The Kansas City Federal Reserve Bank said that manufacturing activity declined for the fifth straight month in July, albeit at a slower pace than in either May or June. The composite index of general business conditions increased from -13 in May to -9 in June to -7 in July. Overall, manufacturers continue to report contracting levels of activity, with reduced crude oil prices, the strong dollar and weaknesses abroad pressuring the sector’s performance. Indeed, various measures of activity were negative across-the-board, even with some of them showing a slower rate of decline for the month. This included new orders (down from -3 to -6), production (up from -21 to -5), shipments (up from -15 to -2) and exports (down from -5 to -10).

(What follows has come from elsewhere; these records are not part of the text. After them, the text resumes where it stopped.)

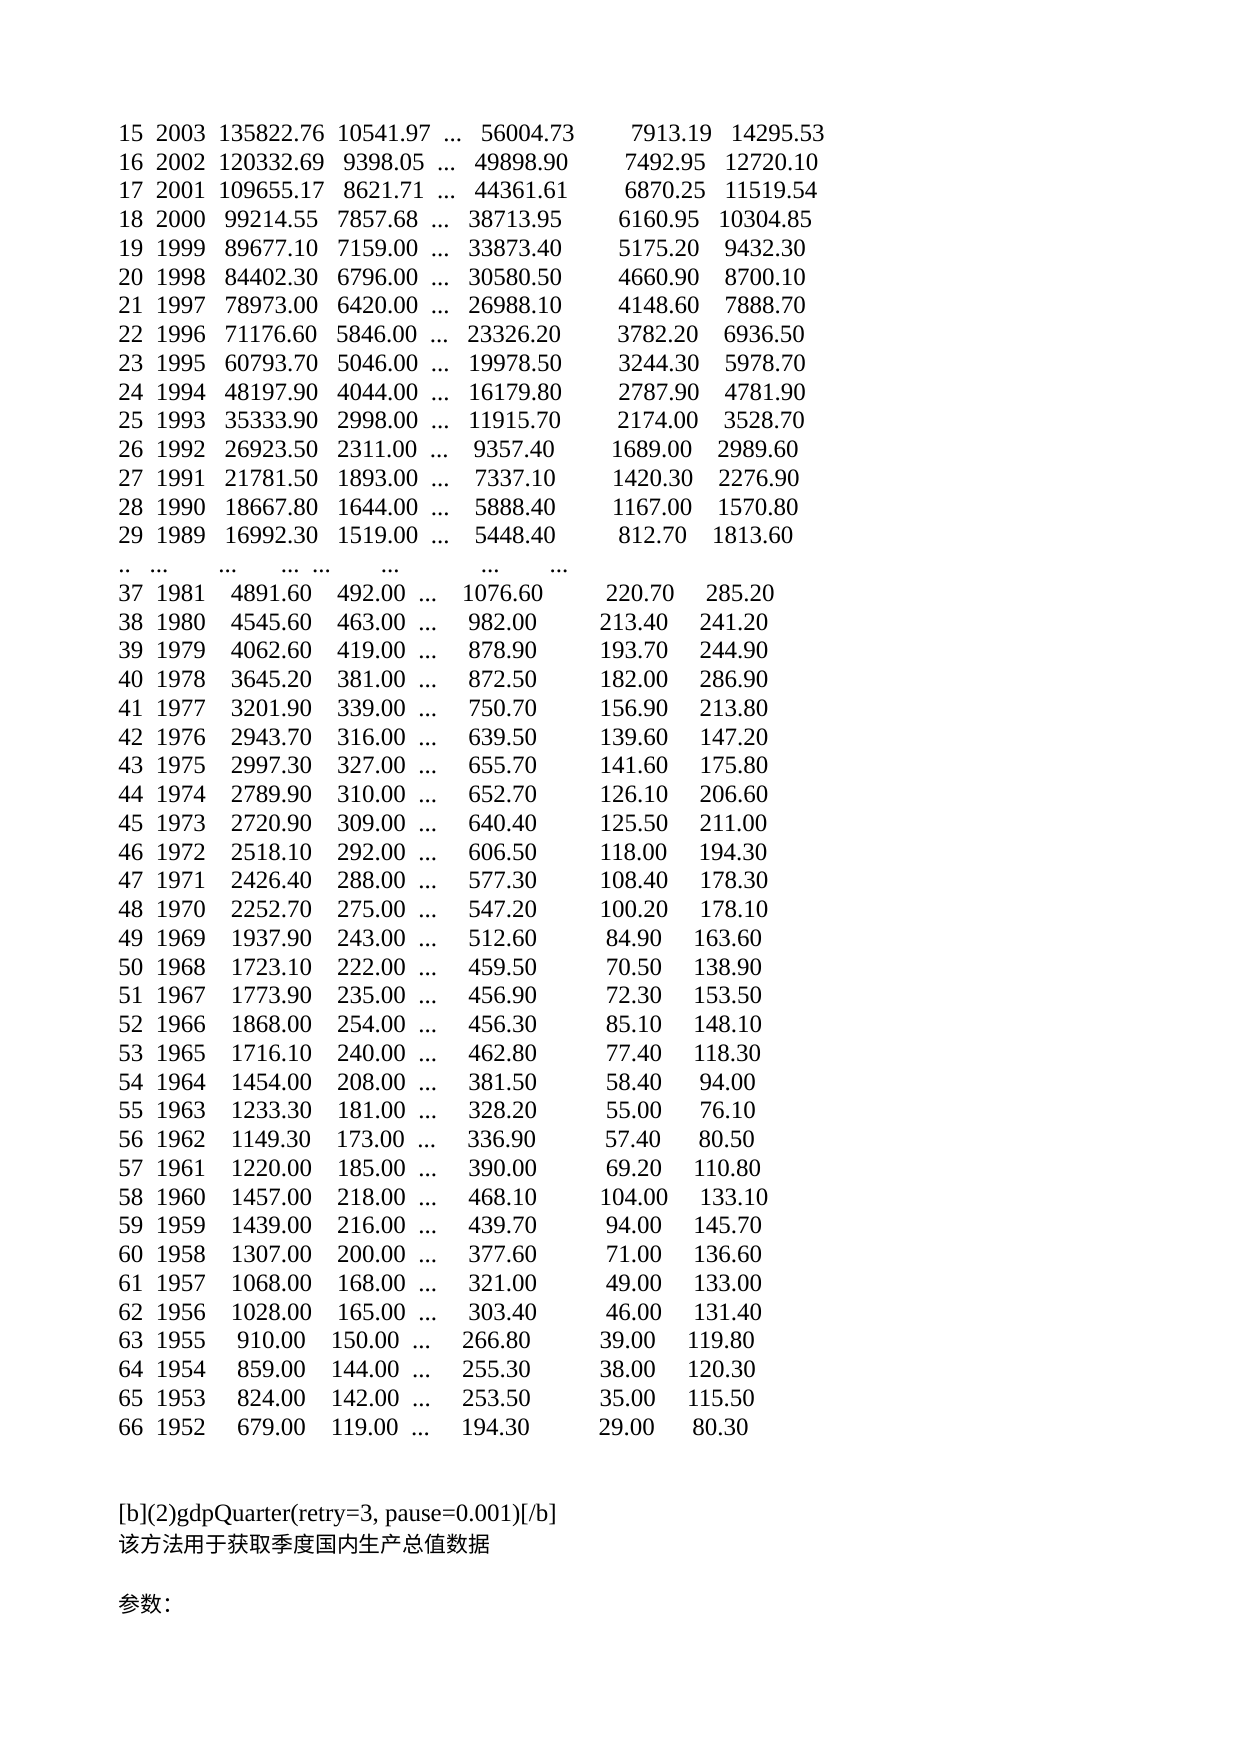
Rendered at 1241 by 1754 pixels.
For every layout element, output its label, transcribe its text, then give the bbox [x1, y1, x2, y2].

text 23 1995 60793.70 5046.00 ... 19978.50 3244.30 5978.70 [118, 348, 1122, 377]
text 65 1953 824.00 142.00 ... 253.50 35.00 115.50 [118, 1383, 1122, 1412]
text 43 1975 2997.30 327.00 ... 655.70 141.60 175.80 [118, 751, 1122, 779]
text 47 1971 2426.40 288.00 ... 577.30 108.40 178.30 [118, 866, 1122, 894]
text 66 1952 679.00 119.00 ... 194.30 29.00 80.30 [118, 1412, 1122, 1441]
text 22 1996 71176.60 5846.00 ... 23326.20 3782.20 6936.50 [118, 319, 1122, 348]
text 44 1974 2789.90 310.00 ... 652.70 126.10 206.60 [118, 779, 1122, 808]
text 53 1965 1716.10 240.00 ... 462.80 77.40 118.30 [118, 1038, 1122, 1067]
text 41 1977 3201.90 339.00 ... 750.70 156.90 213.80 [118, 693, 1122, 722]
text 18 2000 99214.55 7857.68 ... 38713.95 6160.95 10304.85 [118, 204, 1122, 233]
text 24 1994 48197.90 4044.00 ... 16179.80 2787.90 4781.90 [118, 377, 1122, 406]
text 29 1989 16992.30 1519.00 ... 5448.40 812.70 1813.60 [118, 521, 1122, 549]
text 17 2001 109655.17 8621.71 ... 44361.61 6870.25 11519.54 [118, 176, 1122, 204]
text 61 1957 1068.00 168.00 ... 321.00 49.00 133.00 [118, 1268, 1122, 1297]
text 25 1993 35333.90 2998.00 ... 11915.70 2174.00 3528.70 [118, 406, 1122, 434]
text 59 1959 1439.00 216.00 ... 439.70 94.00 145.70 [118, 1211, 1122, 1239]
text [b](2)gdpQuarter(retry=3, pause=0.001)[/b] [118, 1498, 1122, 1527]
text 参数： [118, 1587, 1122, 1619]
text 54 1964 1454.00 208.00 ... 381.50 58.40 94.00 [118, 1067, 1122, 1096]
text 27 1991 21781.50 1893.00 ... 7337.10 1420.30 2276.90 [118, 463, 1122, 492]
text 45 1973 2720.90 309.00 ... 640.40 125.50 211.00 [118, 808, 1122, 837]
text 63 1955 910.00 150.00 ... 266.80 39.00 119.80 [118, 1326, 1122, 1354]
text 20 1998 84402.30 6796.00 ... 30580.50 4660.90 8700.10 [118, 262, 1122, 291]
text 51 1967 1773.90 235.00 ... 456.90 72.30 153.50 [118, 981, 1122, 1009]
text 15 2003 135822.76 10541.97 ... 56004.73 7913.19 14295.53 [118, 118, 1122, 147]
text .. ... ... ... ... ... ... ... [118, 549, 1122, 578]
text 39 1979 4062.60 419.00 ... 878.90 193.70 244.90 [118, 636, 1122, 664]
text 56 1962 1149.30 173.00 ... 336.90 57.40 80.50 [118, 1124, 1122, 1153]
text 28 1990 18667.80 1644.00 ... 5888.40 1167.00 1570.80 [118, 492, 1122, 521]
text 64 1954 859.00 144.00 ... 255.30 38.00 120.30 [118, 1354, 1122, 1383]
text 46 1972 2518.10 292.00 ... 606.50 118.00 194.30 [118, 837, 1122, 866]
text 49 1969 1937.90 243.00 ... 512.60 84.90 163.60 [118, 923, 1122, 952]
text 55 1963 1233.30 181.00 ... 328.20 55.00 76.10 [118, 1096, 1122, 1124]
text 57 1961 1220.00 185.00 ... 390.00 69.20 110.80 [118, 1153, 1122, 1182]
text 16 2002 120332.69 9398.05 ... 49898.90 7492.95 12720.10 [118, 147, 1122, 176]
text 58 1960 1457.00 218.00 ... 468.10 104.00 133.10 [118, 1182, 1122, 1211]
text 37 1981 4891.60 492.00 ... 1076.60 220.70 285.20 [118, 578, 1122, 607]
text 50 1968 1723.10 222.00 ... 459.50 70.50 138.90 [118, 952, 1122, 981]
text 40 1978 3645.20 381.00 ... 872.50 182.00 286.90 [118, 664, 1122, 693]
text 62 1956 1028.00 165.00 ... 303.40 46.00 131.40 [118, 1297, 1122, 1326]
text 26 1992 26923.50 2311.00 ... 9357.40 1689.00 2989.60 [118, 434, 1122, 463]
text 38 1980 4545.60 463.00 ... 982.00 213.40 241.20 [118, 607, 1122, 636]
text 60 1958 1307.00 200.00 ... 377.60 71.00 136.60 [118, 1239, 1122, 1268]
text 42 1976 2943.70 316.00 ... 639.50 139.60 147.20 [118, 722, 1122, 751]
text 19 1999 89677.10 7159.00 ... 33873.40 5175.20 9432.30 [118, 233, 1122, 262]
text 该方法用于获取季度国内生产总值数据 [118, 1527, 1122, 1558]
text 21 1997 78973.00 6420.00 ... 26988.10 4148.60 7888.70 [118, 291, 1122, 319]
text 52 1966 1868.00 254.00 ... 456.30 85.10 148.10 [118, 1009, 1122, 1038]
text 48 1970 2252.70 275.00 ... 547.20 100.20 178.10 [118, 894, 1122, 923]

Exports have now declined for seven consecutive months.
The job market was also weaker, with the indices for employment (down from -9 to -19) and the average workweek (down from -13 to -18) both shifting further into negative territory. Slightly more than one-quarter of respondents cited declining employment levels in July, with just 11 percent noting increases.

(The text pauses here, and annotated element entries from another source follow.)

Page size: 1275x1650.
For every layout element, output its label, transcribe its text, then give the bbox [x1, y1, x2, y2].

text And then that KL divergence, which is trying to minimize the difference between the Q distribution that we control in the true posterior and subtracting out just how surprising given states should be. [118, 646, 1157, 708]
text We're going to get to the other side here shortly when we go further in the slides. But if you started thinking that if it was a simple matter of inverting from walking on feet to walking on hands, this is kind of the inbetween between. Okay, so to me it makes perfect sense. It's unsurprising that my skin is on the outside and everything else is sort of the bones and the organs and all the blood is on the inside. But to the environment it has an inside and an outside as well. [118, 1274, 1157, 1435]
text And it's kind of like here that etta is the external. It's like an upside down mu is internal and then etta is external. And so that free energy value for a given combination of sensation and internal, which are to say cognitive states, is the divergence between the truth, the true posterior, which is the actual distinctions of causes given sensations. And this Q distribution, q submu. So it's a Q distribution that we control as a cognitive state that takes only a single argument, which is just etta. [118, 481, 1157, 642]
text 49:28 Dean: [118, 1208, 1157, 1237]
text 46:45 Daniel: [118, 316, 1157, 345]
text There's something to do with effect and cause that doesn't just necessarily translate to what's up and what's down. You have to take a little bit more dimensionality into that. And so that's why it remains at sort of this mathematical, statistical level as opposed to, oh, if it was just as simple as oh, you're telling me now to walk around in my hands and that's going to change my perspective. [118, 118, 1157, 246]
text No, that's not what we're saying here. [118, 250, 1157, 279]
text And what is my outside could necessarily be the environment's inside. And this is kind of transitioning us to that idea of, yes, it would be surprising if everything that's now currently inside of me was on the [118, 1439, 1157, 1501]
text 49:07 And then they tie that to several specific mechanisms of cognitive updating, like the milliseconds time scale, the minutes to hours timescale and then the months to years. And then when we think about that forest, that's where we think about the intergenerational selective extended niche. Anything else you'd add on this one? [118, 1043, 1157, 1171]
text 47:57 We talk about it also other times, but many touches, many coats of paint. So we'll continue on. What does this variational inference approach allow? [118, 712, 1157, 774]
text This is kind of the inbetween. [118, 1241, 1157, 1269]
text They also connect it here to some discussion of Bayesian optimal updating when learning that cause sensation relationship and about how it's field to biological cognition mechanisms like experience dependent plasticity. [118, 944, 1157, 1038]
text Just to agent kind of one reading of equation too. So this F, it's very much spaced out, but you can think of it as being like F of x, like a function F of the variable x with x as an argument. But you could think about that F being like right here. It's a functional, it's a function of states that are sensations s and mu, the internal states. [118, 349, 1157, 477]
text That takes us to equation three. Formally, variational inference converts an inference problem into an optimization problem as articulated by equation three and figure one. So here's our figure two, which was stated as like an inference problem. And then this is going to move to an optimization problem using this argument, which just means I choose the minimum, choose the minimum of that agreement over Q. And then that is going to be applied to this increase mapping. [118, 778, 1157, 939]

With that said, Chad Wilkerson, a vice president and economist at the Kansas City Fed, added that “firms expect a modest pickup in activity in the coming months.” Along those lines, the index for expected new orders rose from 9 to 13, its highest level in three months. There are also ever-so-modest gains anticipated over the next six months for production (down from 11 to 5), shipments (down from 10 to 6), employment (up from zero to 3), capital expenditures (down from 13 to 1) and exports (up from zero to 2).

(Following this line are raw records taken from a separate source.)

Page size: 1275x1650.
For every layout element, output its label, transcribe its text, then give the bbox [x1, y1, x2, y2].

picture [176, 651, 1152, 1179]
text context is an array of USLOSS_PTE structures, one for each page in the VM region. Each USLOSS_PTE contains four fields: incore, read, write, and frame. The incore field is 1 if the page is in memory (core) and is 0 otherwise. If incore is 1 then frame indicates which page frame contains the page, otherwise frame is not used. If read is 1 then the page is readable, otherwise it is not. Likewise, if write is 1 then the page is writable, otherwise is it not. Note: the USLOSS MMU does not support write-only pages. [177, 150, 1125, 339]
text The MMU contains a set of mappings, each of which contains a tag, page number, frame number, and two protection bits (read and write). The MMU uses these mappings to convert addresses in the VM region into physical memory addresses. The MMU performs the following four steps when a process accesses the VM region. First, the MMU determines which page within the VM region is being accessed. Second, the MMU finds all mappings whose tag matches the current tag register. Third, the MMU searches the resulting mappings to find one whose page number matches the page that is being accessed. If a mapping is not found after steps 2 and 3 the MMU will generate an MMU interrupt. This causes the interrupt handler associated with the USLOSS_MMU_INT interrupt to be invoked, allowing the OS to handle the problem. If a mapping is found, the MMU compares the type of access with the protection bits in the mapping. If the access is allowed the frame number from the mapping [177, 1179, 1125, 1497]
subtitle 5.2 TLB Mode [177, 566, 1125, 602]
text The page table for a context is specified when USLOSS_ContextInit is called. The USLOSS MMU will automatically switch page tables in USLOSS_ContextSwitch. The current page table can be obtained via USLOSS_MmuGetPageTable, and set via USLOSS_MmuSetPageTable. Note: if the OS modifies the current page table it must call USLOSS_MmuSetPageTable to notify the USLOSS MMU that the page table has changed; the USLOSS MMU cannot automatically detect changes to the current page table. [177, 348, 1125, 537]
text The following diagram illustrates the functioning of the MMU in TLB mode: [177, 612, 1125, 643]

As such, while growth in the sector is predicted to expand moving forward, that pace is seen as being far from robust, with some of those outlook measures easing for the month. Still, one could make the case that activity has stabilized for a few of these measures. For example, while two-thirds of those completing the survey predict no change in exports over the next six months, there is a small net positive expecting increases – a possibly encouraging development from just two months ago when those expectations were strongly negative.
Chad Moutray is the chief economist, National Association of Manufacturers.